Aim: To study oxygen kinetics and cardiopulmonary performance in patients with AF without structural heart disease and the effects of oral sotalol on these parameters.

Patients and methods: Twenty consecutive patients (mean age, 56±8 years) with chronic AF were recruited. The protocol design was a randomized, single-blinded, and placebo-controlled trial. Patients received either sotalol or placebo for an 8-week study period, and the alternative treatment in the subsequent period. Cardiopulmonary function tests using constant workload and incremental workload protocols were performed at the end of each phase. Sixteen age-matched normal subjects were included as control subjects.

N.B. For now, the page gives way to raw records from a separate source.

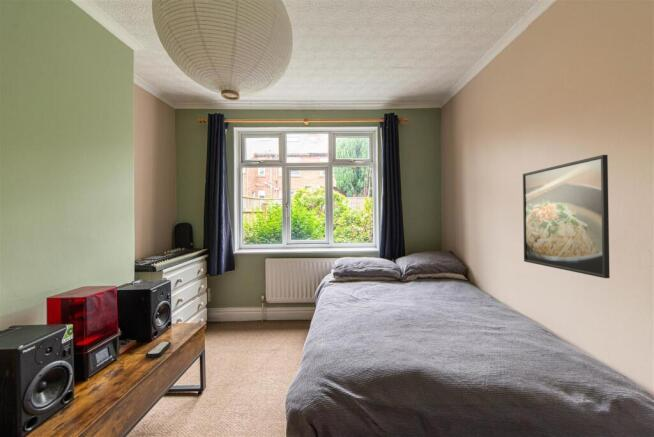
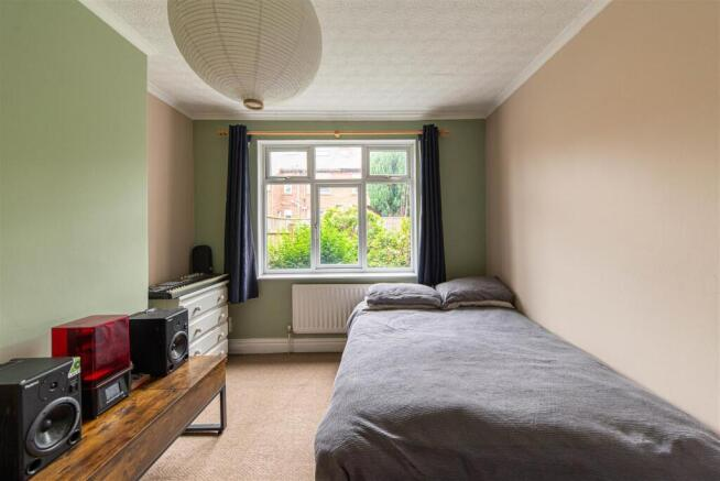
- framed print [522,154,611,279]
- remote control [145,341,172,359]
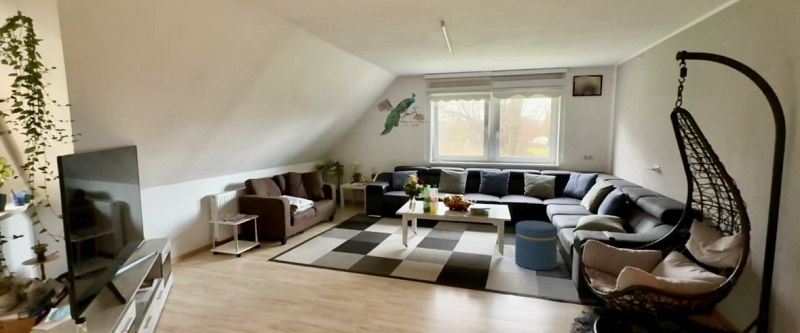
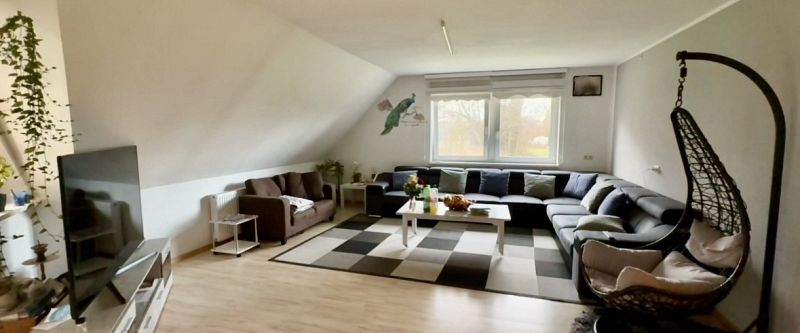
- ottoman [514,220,559,271]
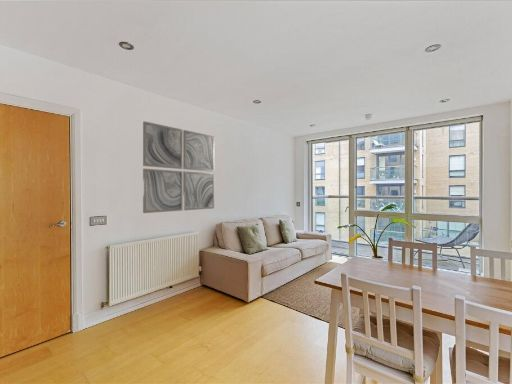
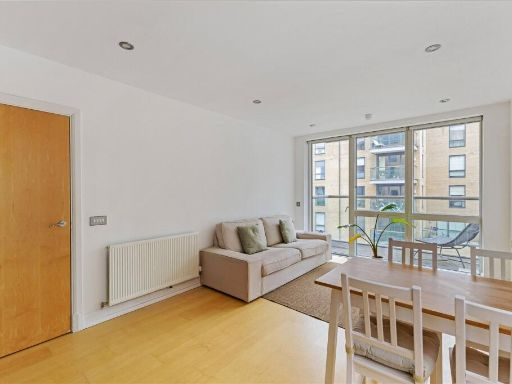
- wall art [142,120,215,214]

Results: During constant submaximal exercise, patients with AF had a larger oxygen deficit (425±140 mL vs 289±80 mL in normal subjects; p<0.05) and the time for achieving 63% of VO2 (mean response time) was also delayed (46±15 s vs 33±10 s; p<0.05). Compared with normal subjects, patients with chronic AF had a higher maximal exercise heart rate (180±34 beats/min vs 153±22 beats/min; p<0.05), but a lower maximal VO2 (20±4 mL/kg/min vs 26±6 mL/kg/min; p<0.05). Oral sotalol lowered the resting (72±15 beats/min vs 93±22 beats/min; p<0.05) and exercise heart rate compared with placebo (125±27 beats/min vs 180±34 beats/min; p<0.05, respectively), and normalized oxygen pulse and the heart rate to minute ventilation ratio during maximal exercise. There was no significant difference between those receiving sotalol and those receiving placebo in oxygen deficit (502±150 mL vs 425±140 mL; p=0.38), maximal VO2 (17.2±4.9 mL/kg/min vs 20.4±4.7 mL/kg/min; p=0.17), and other gas exchange variables. In patients with AF, oxygen deficit has a fair correlation with VO2 at the anaerobic threshold (r2=0.43; p<0.05) and at maximal exercise (r2=0.45; p<0.05).

Conclusion: In addition to maximal exercise capacity and cardiopulmonary performance, patients with chronic AF without significant structural heart disease had impaired submaximal exercise performance as assessed by VO2 kinetics. These parameters were not significantly affected by sotalol used for rate control.